Pour faire simple, l’extension du domaine des opérations au Moyen Orient n’est pas qu’une question comptable de forces militaires en présence. C’est surtout le résultat d’une vision de l’espace divergente entre les pays occidentaux et par conséquent de l’ONU d’une part (Iraq, Syrie et Kurdistan autonome) et des djihadistes d’autre part, qui font fi des frontières telles quelles et « pensent » à la vielle unité géographique du Levant. Sur cette région du monde quatre puissances régionales jouent (ou auraient du jouer) un rôle géopolitique structurant. Toutes les quatre ont été plus ou moins neutralisées par la politique américaine et occidentale, qui croit toujours à la politique d’un autre temps, celle de Kissinger et de son damier. L’Iran et la Turquie, en tout premier plan, auraient du jouer leur rôle. Tous les deux sont sous pression. La région autonome kurde et le fait que les propositions turques concernant la Syrie sont complètement ignorées par les américains neutralisent la Turquie, qui connaît par ailleurs une poussée de défiance envers l’Occident qui est sensé appuyer les revendications (par ailleurs justes) pour une société civile libérée de la tutelle religieuse et moralisante. L’Iran qui cogérait l’Iraq avec les américains subit, lui aussi le fardeau des sanctions et de l’embargo, action proche du minimum syndical mais obligée, à cause du troisième acteur régional, Israël. Quand à l’Egypte, elle se trouve en pleine recomposition, donnant des signes contradictoires du fait qu’elle doit agir dans la rupture vis à vis de l’ancien régime inféodé aux Etats Unis et à Israël mais aussi cherchant l’appui de Washington dans sa quête de « normalisation ». En tout état de cause, l’armée égyptienne a d’autres soucis et d’autres priorités, celle de « pacifier » la société civile et anéantir les frères musulmans, aidés par le cinquième acteur régional, l’Arabie saoudite.

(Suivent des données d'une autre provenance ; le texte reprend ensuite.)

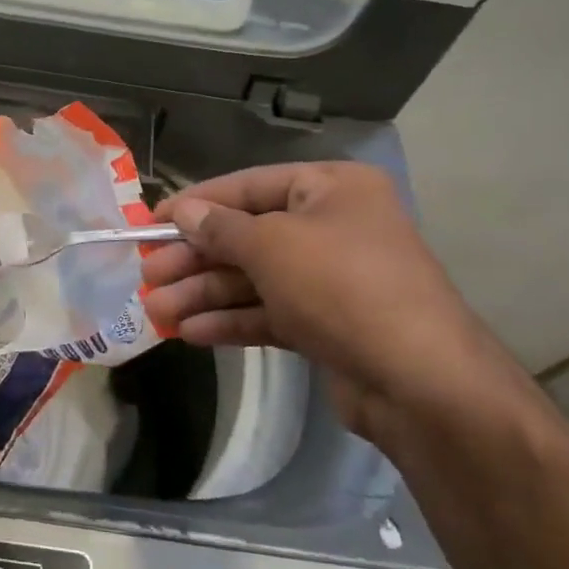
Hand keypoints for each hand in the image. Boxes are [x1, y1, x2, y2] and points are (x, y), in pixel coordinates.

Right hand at [141, 162, 528, 443]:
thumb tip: (183, 212)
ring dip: (203, 294)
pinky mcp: (326, 324)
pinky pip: (267, 312)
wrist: (420, 382)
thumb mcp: (272, 245)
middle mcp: (331, 227)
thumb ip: (220, 227)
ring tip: (156, 313)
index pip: (248, 186)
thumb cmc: (341, 286)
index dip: (196, 203)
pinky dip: (229, 321)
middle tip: (148, 277)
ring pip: (252, 280)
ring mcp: (330, 279)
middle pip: (245, 237)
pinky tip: (190, 332)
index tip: (150, 222)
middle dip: (194, 260)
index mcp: (330, 189)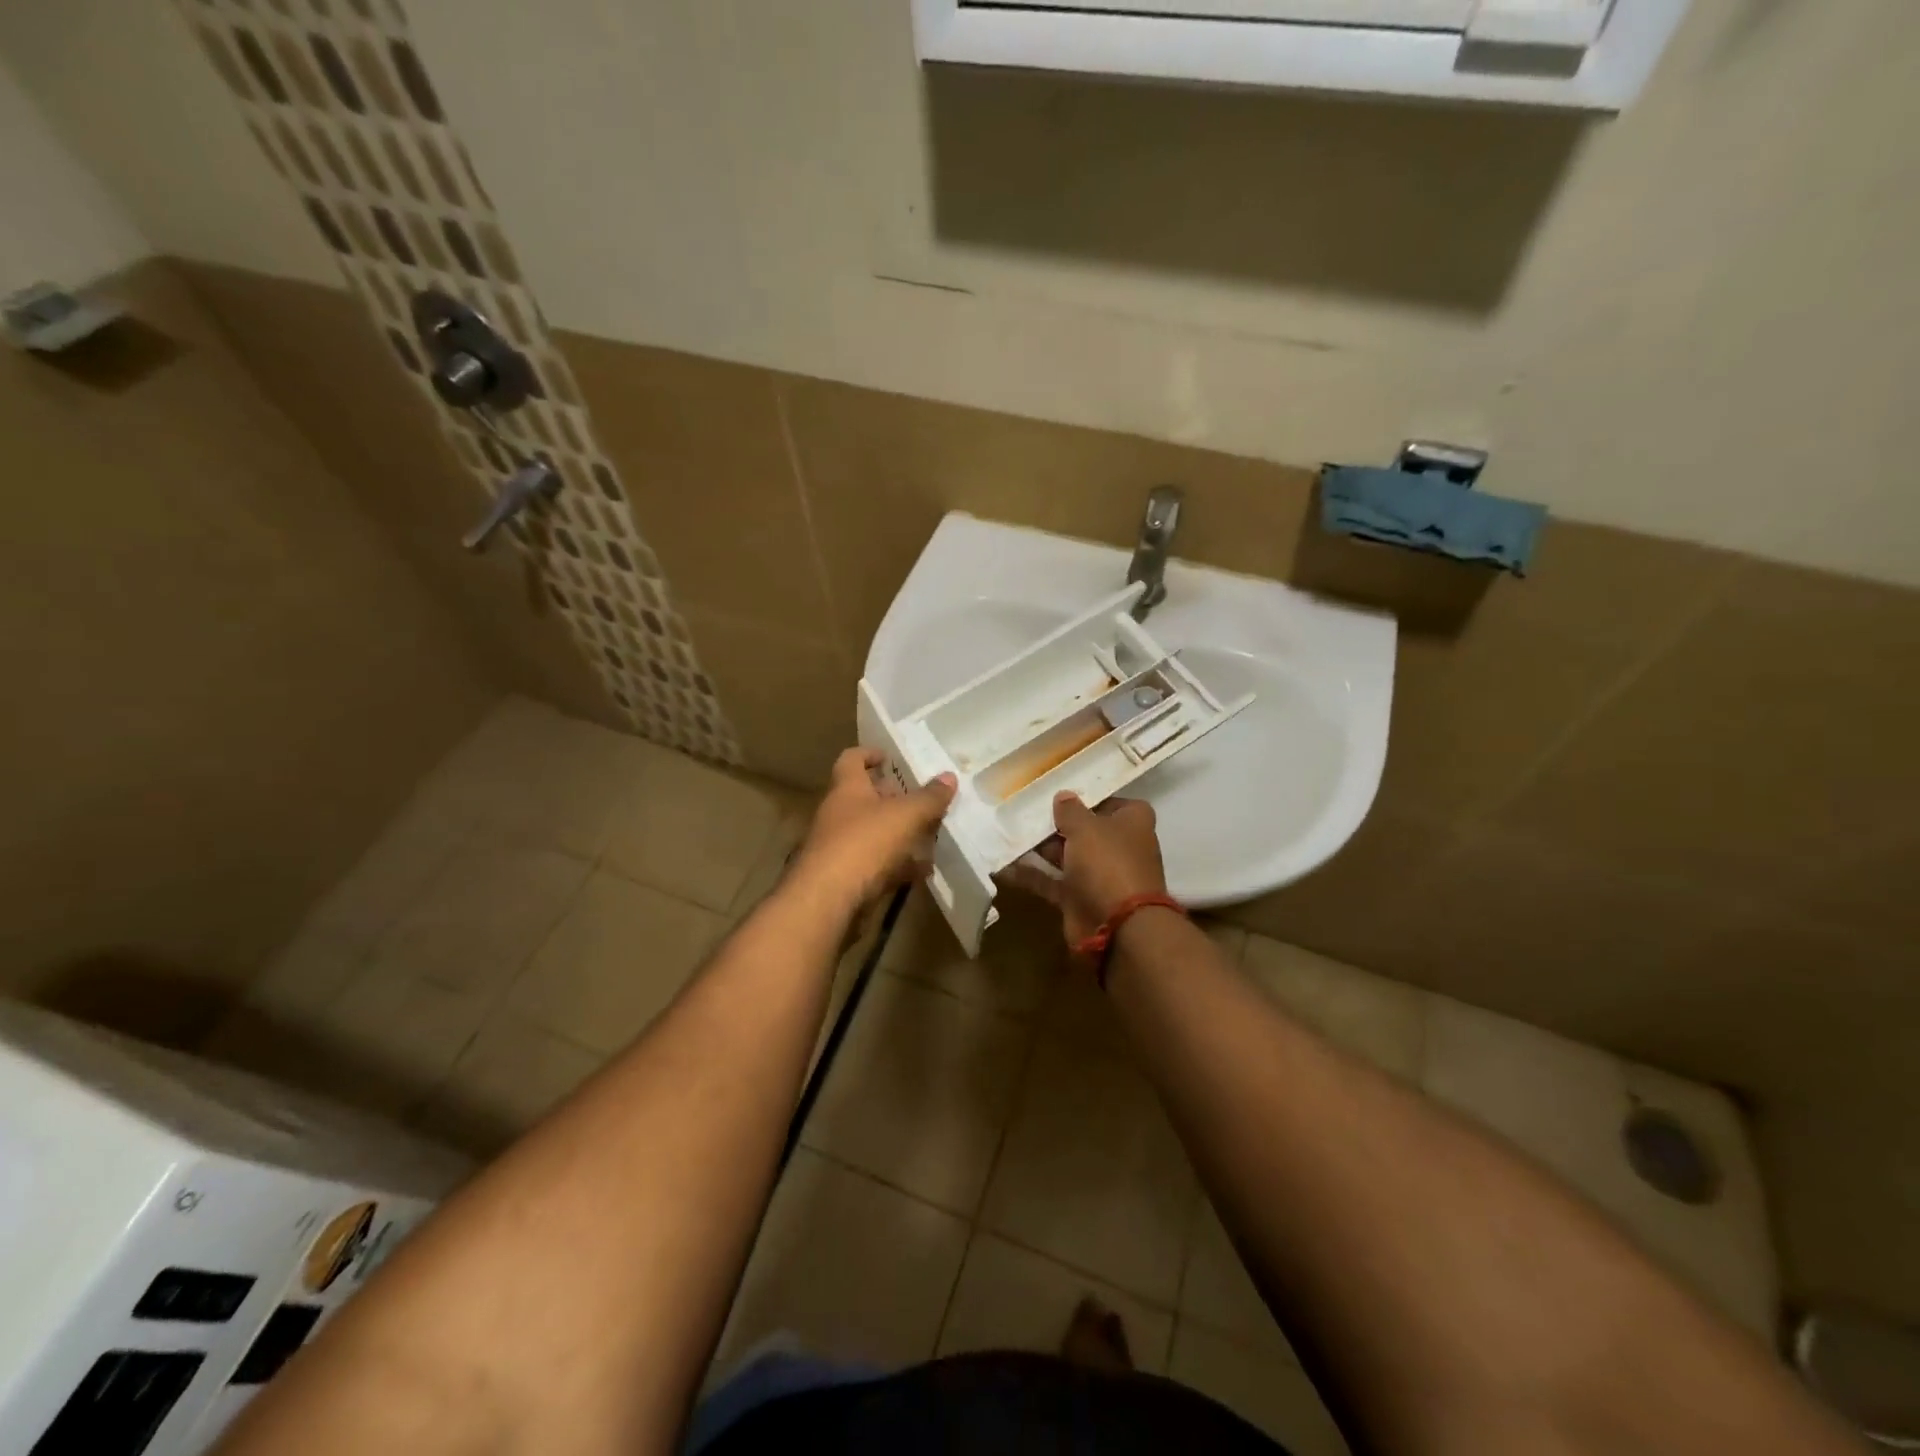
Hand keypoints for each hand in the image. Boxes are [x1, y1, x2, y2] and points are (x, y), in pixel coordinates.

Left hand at [792, 749, 956, 910]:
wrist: (827, 900)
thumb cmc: (864, 843)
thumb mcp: (905, 815)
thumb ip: (929, 797)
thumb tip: (949, 776)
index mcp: (847, 789)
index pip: (852, 759)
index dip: (870, 754)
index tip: (890, 757)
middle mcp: (838, 814)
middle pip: (865, 798)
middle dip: (893, 797)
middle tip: (922, 798)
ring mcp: (840, 847)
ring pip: (873, 833)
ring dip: (898, 833)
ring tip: (930, 833)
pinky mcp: (846, 877)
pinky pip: (877, 865)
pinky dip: (898, 865)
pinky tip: (923, 870)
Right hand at [1002, 792, 1167, 945]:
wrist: (1117, 927)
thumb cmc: (1107, 863)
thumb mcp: (1086, 827)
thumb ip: (1070, 810)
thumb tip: (1063, 796)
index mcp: (1132, 823)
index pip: (1111, 801)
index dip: (1086, 796)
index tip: (1058, 790)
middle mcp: (1119, 847)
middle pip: (1085, 829)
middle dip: (1056, 822)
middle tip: (1023, 808)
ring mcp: (1099, 875)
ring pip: (1066, 855)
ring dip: (1040, 848)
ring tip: (1007, 831)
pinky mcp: (1080, 898)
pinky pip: (1052, 882)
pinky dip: (1031, 875)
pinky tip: (1003, 865)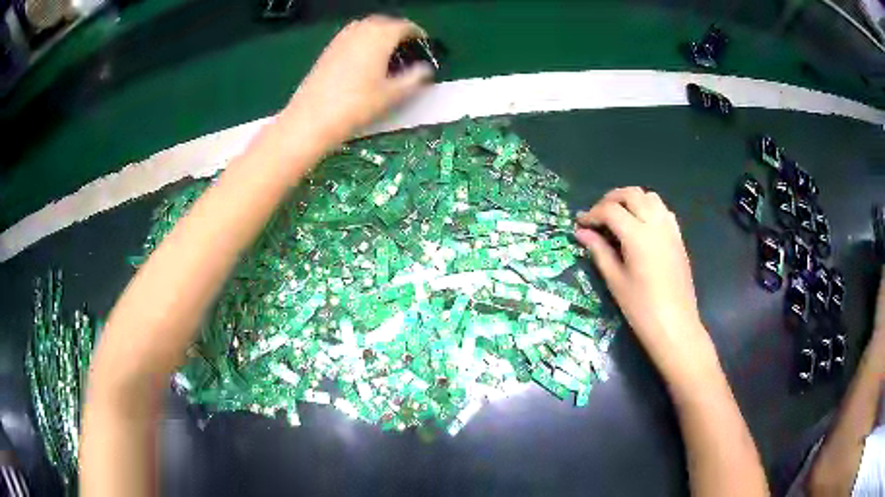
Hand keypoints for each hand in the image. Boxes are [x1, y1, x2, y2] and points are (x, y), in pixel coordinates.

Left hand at [280, 15, 432, 149]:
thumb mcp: (393, 94)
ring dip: (379, 33)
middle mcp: (361, 30)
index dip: (418, 34)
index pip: (405, 26)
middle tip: (407, 47)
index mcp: (380, 36)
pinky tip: (364, 58)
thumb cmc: (357, 105)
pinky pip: (352, 36)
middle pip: (385, 22)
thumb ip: (415, 78)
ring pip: (366, 27)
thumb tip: (425, 69)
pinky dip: (363, 40)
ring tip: (387, 51)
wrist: (312, 118)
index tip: (424, 45)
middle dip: (398, 31)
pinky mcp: (328, 49)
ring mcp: (341, 38)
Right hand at [575, 187, 714, 376]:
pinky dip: (648, 208)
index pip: (610, 210)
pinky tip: (641, 226)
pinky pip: (663, 210)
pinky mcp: (678, 238)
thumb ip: (599, 251)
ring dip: (631, 200)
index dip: (592, 214)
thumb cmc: (641, 308)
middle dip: (611, 199)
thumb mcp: (615, 281)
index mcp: (637, 235)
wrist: (675, 325)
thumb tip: (581, 233)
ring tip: (619, 217)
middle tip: (597, 216)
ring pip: (649, 197)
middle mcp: (655, 224)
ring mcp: (670, 229)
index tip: (580, 224)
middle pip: (631, 194)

En conséquence, la percée de djihadistes du Levant, joue sur la « neutralisation » des puissances régionales, qui ont pourtant une connaissance parfaite de terrain, des enjeux locaux et des forces en présence. L’Iraq (comme l’Afghanistan, comme le Kurdistan, comme la Syrie, comme un peu plus loin la Lybie) est ainsi abandonnée aux fratries féodales locales, qui, laissées seules sur le terrain, pratiquent des alliances mutantes, choisissant la force qui préserve au mieux leur intérêts claniques. La guerre éclair des djihadistes du Levant rappelle celui des Talibans : peu de guerre, beaucoup de ralliements.
En conclusion cette guerre est celle d’un espace réel contre des pays hypothétiques, qui certes l’ont réellement été, mais dont l’action occidentale a détruit leur essence même.